The reaction is, as always, immediate.  He gasps and tries to back away, but forgets he needs a crutch and falls, hard.  He scrambles backwards, knocking away cats and garbage as he tries to get away from me.

“I didn’t go back!” he said.  “I stayed away!  I promise.  Please!”

“Stayed away from what?”

He stops and stares at me with what I assume is his only good eye.

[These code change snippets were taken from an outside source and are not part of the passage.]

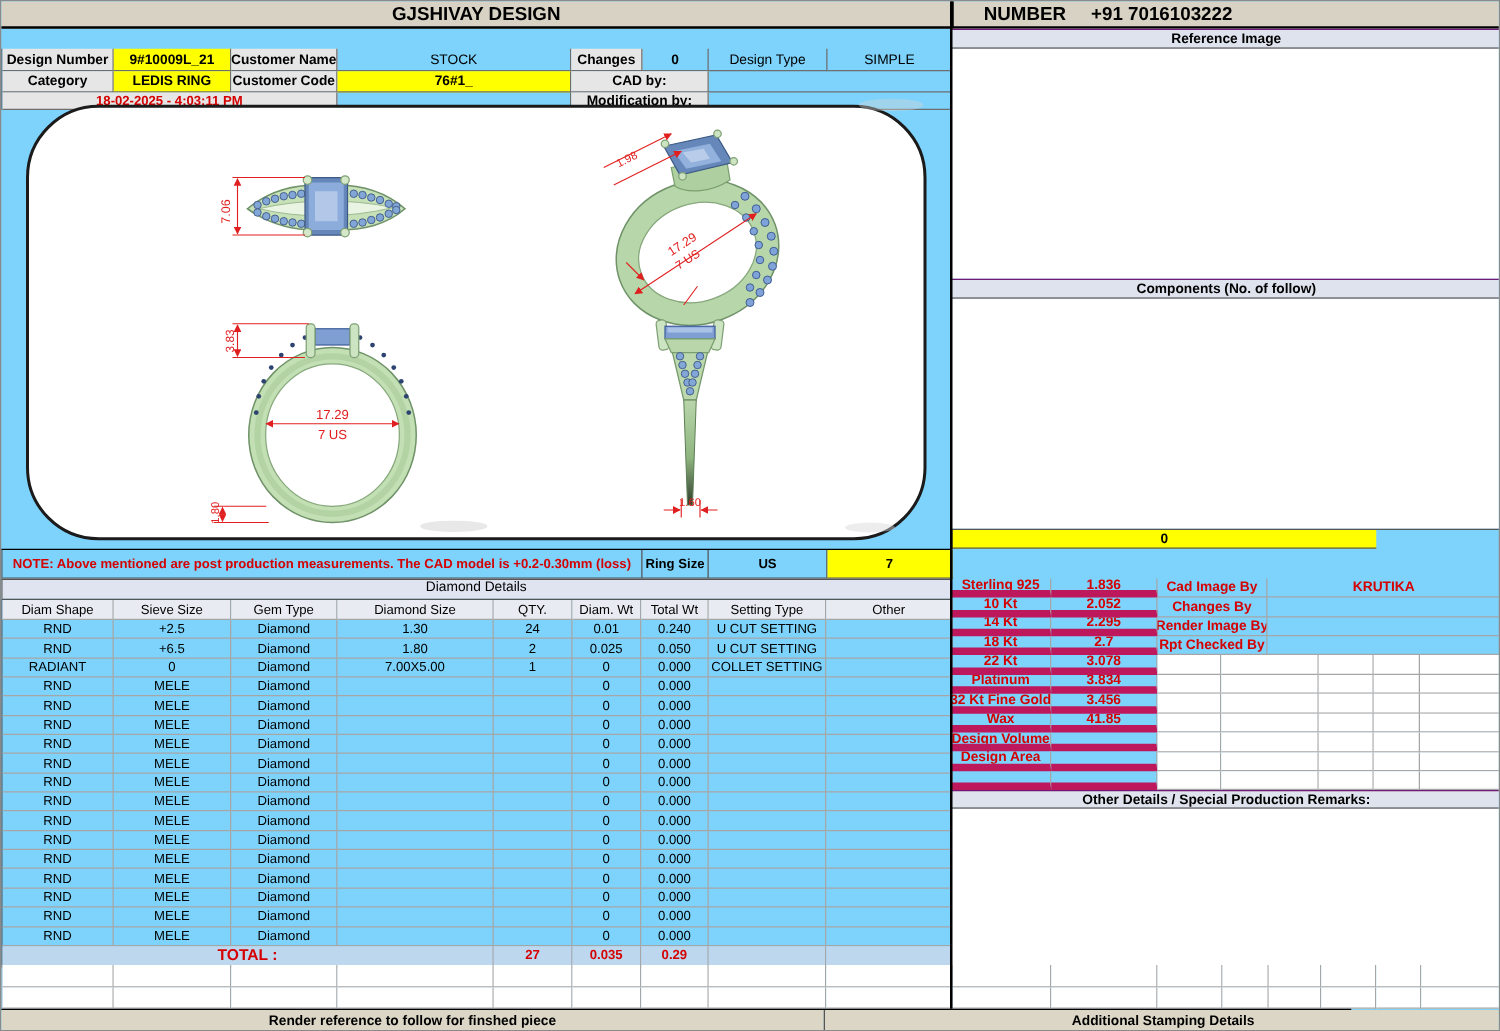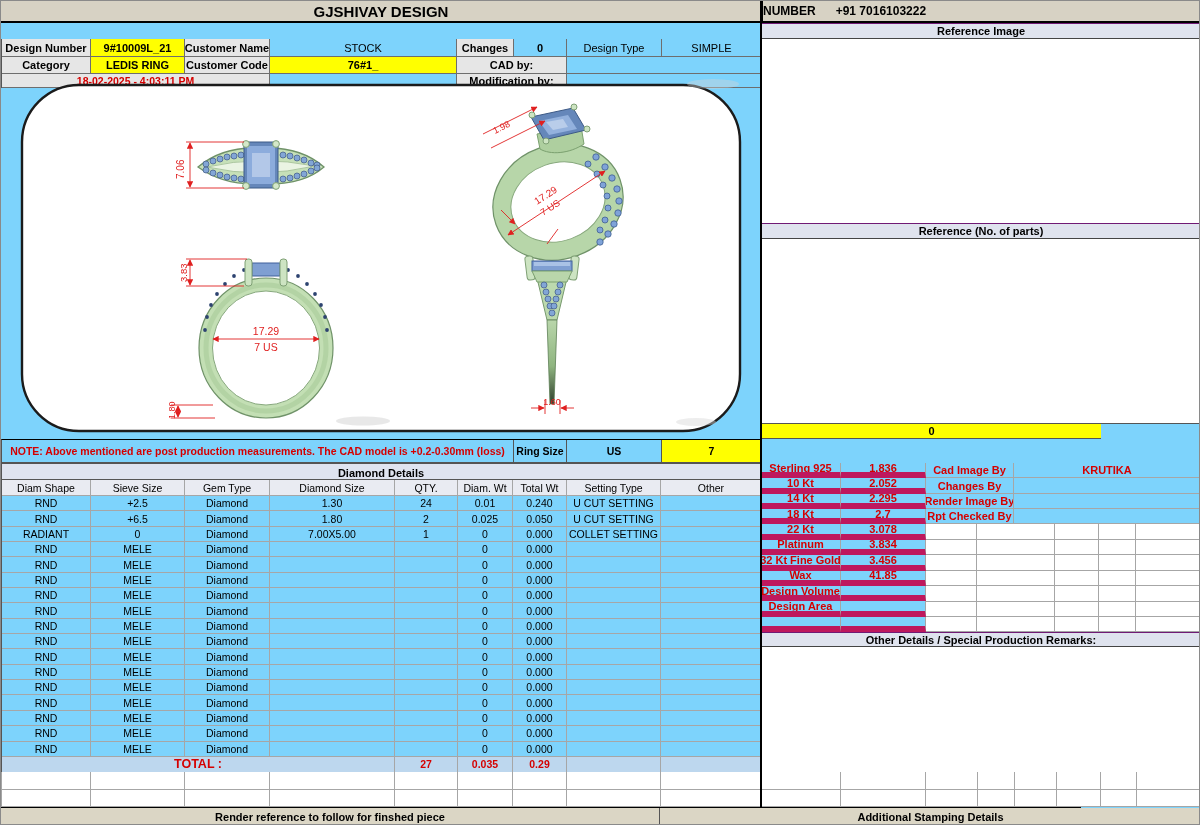--- a/index.html
+++ b/index.html
@@ -6,42 +6,42 @@
   html,body{background:#fff}
   #sheet{position:relative;width:1200px;height:825px;background:#7dd3fc;
          font-family:"Liberation Sans",sans-serif;color:#000;overflow:hidden;
          border:1px solid #8a8a8a}
   .abs{position:absolute}
 
   
   .titlebar{background:var(--tan,#d7d2c4);border-bottom:2px solid #000;
             display:flex;align-items:center;justify-content:center;
             font-weight:bold;font-size:15px}
-  .titlebar.right{justify-content:flex-start;gap:20px;font-size:12px;
+  .titlebar.right{justify-content:flex-start;padding-left:24px;gap:20px;font-size:15px;
                   border-left:2px solid #000}
 
   
   .hdrgrid{display:grid;grid-template-columns:89px 94px 85px 187px 57px 53px 95px 100px;
            grid-template-rows:18px 17px 14px;font-size:11px;border-left:1px solid #555}
   .hc{border-right:1px solid #6e6e6e;border-bottom:1px solid #6e6e6e;
       display:flex;align-items:center;justify-content:center;overflow:hidden;white-space:nowrap}
   .lab{background:#e6e6e6;font-weight:bold}
   .yellow{background:var(--yellow,#ffff00)}
   .bold{font-weight:bold}
   .red{color:var(--red,#d50000)}
 
   
   .noterow{display:grid;grid-template-columns:512px 53px 95px 100px;font-size:10.5px;
            border-left:1px solid #555;border-top:1.5px solid #000}
   .nc{border-right:1px solid #555;border-bottom:1px solid #555;
       display:flex;align-items:center;justify-content:center;overflow:hidden}
 
   
   .sectionbar{background:#dfe4f0;border:1px solid #555;border-bottom:none;
-              display:flex;align-items:flex-end;justify-content:center;font-weight:bold;font-size:11px}
+              display:flex;align-items:flex-start;justify-content:center;font-weight:normal;font-size:11px}
   .dgrid{display:grid;grid-template-columns:89px 94px 85px 125px 63px 55px 54px 94px 101px;
          grid-template-rows:16px repeat(17,15.35px) 16px;
          border:1px solid #555;font-size:10.5px}
   .dgrid [data-rows]{display:contents}
   .dgrid [data-name="diamond-row"]{display:contents}
   .dg-cell,.dgrid td{border-right:1px solid #a6a6a6;border-bottom:1px solid #a6a6a6;
       display:flex;align-items:center;justify-content:center;overflow:hidden;white-space:nowrap}
   .dg-head{background:#e9ebf2}
   .dg-total{background:var(--totalblue,#bdd7ee);color:var(--red,#d50000);font-weight:bold}
   .dg-total.big{font-size:12.5px}
@@ -368,21 +368,21 @@
     <div class="fcell" data-name="footer-left">Render reference to follow for finshed piece</div>
     <div class="fcell" data-name="footer-right">Additional Stamping Details</div>
   </div>
 
   <div class="abs rhead" style="left:760px;top:22px;width:440px;height:16px" data-name="reference-image-header">
     <span data-name="reference-image-title">Reference Image</span>
   </div>
   <div class="abs" style="left:760px;top:38px;width:440px;height:184px;background:#fff" data-name="reference-image-area"></div>
 
   <div class="abs rhead" style="left:760px;top:222px;width:440px;height:16px" data-name="components-header">
-    <span data-name="components-title">Reference (No. of parts)</span>
+    <span data-name="components-title">Components (No. of follow)</span>
   </div>
   <div class="abs" style="left:760px;top:238px;width:440px;height:184px;background:#fff" data-name="components-area"></div>
 
   <div class="abs" style="left:760px;top:422px;width:440px;height:16px;display:grid;grid-template-columns:340px 100px;border-top:1px solid #555" data-name="total-parts-row">
     <div class="tpv" data-name="total-parts-value">0</div>
   </div>
 
 
   <div class="abs metal-rows" style="left:760px;top:462px" data-rows="right_panel.metal_rows" data-name="metal-table">
       <div class="m-row" data-name="metal-row">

“Not him,” he says, the fear falling from his voice.  It’s a new experience for me.  Most people collapse in terror when I appear out of the darkness.

“I’m not who?”

“Help me up.”

I watch as he fumbles on the ground until he finds his crutch and gets painfully to his feet.

“Who did you think I was?”

“Who do you think?” he says, holding up his fingerless hand.  “This nut case.  I wasn’t born this way.”

He hobbles over to a threadbare recliner and collapses on it.  A cat jumps on to one of the arms, and he pushes it off.

“Where were you,” he says, “when that butcher was chopping me?”

“What happened?”

“I went in the dead zone.  ‘S what he called it.  ‘The Dead Zone.’  Not like I hurt nobody.  Just needed change for coffee.  Made a grab.  Nice and clean.  Nobody saw.  ‘Cept him, of course.  Got me coming through an alley.  Told me I broke the law.”

“A cop?”

He scoffs like I’m an idiot.

“Not the law.  His law.  Nobody does nothing around the children’s hospital before eight.  Came at me with a meat cleaver.  Never had a chance.  Still see him when I sleep.  That creepy smile.  That white skin.  That green hair.”

The Joker.  I’m running before he can say any more.  I’m three flights above where I hid the cycle.  The Gotham Pediatrics Center is on the other side of town.  I have half an hour until eight.